Methods We assessed trends in ethnic-specific stroke rates using standard diagnostic criteria and community-wide surveillance procedures in Auckland, New Zealand (NZ) in 1981 to 1982, 1991 to 1992, and 2002 to 2003. Indirect and direct methods were used to adjust first-ever (incident) and total (attack) rates for changes in the structure of the population and reported with 95% CIs. Ethnicity was self-defined and categorized as "NZ/European," "Maori," "Pacific peoples," and "Asian and other."
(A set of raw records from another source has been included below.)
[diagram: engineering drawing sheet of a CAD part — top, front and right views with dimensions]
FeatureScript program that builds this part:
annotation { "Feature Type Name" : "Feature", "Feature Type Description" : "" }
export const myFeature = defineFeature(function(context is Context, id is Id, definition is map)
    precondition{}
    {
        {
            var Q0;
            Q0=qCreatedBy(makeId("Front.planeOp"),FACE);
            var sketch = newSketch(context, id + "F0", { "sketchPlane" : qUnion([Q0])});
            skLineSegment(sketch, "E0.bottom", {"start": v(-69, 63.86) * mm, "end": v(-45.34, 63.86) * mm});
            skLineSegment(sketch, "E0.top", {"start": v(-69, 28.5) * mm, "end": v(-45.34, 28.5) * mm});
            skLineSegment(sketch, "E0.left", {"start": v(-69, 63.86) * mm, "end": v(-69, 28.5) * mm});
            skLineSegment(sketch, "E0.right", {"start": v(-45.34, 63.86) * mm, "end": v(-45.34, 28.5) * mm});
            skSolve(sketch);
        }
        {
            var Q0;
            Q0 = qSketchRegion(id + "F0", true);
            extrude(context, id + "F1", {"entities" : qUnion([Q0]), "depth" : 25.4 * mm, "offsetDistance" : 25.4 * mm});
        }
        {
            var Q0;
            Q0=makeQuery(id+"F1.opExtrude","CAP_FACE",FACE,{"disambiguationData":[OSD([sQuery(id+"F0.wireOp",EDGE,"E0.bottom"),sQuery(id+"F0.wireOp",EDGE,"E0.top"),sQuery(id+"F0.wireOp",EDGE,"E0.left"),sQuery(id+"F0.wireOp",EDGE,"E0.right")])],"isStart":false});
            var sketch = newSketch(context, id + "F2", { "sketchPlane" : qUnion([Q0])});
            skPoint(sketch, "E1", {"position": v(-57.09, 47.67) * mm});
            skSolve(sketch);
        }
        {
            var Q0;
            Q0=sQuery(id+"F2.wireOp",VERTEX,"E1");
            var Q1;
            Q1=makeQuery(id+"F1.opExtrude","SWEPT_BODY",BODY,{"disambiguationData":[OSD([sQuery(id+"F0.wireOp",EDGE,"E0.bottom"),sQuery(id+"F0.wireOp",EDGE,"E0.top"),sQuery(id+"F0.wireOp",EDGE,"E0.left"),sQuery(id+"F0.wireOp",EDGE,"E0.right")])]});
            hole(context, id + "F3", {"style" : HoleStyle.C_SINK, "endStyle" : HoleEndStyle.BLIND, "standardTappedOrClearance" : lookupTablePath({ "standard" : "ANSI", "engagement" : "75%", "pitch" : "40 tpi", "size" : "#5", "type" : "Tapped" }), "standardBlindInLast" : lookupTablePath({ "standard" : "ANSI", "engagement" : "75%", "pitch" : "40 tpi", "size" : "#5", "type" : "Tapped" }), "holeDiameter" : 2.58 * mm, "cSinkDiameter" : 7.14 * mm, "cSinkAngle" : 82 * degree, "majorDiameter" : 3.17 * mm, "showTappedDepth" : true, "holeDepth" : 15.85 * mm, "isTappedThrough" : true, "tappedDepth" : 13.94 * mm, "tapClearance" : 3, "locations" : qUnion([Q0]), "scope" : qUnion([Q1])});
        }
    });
Results Stroke attack (19%; 95% CI, 11% to 26%) and incidence rates (19%; 95% CI, 12% to 24%) declined significantly in NZ/Europeans from 1981 to 1982 to 2002 to 2003. These rates remained high or increased in other ethnic groups, particularly for Pacific peoples in whom stroke attack rates increased by 66% (95% CI; 11% to 225%) over the periods. Some favorable downward trends in vascular risk factors, such as cigarette smoking, were counterbalanced by increasing age, body mass index, and diabetes in certain ethnic groups.
Conclusions Divergent trends in ethnic-specific stroke incidence and attack rates, and of associated risk factors, have occurred in Auckland over recent decades. The findings provide mixed views as to the future burden of stroke in populations undergoing similar lifestyle and structural changes.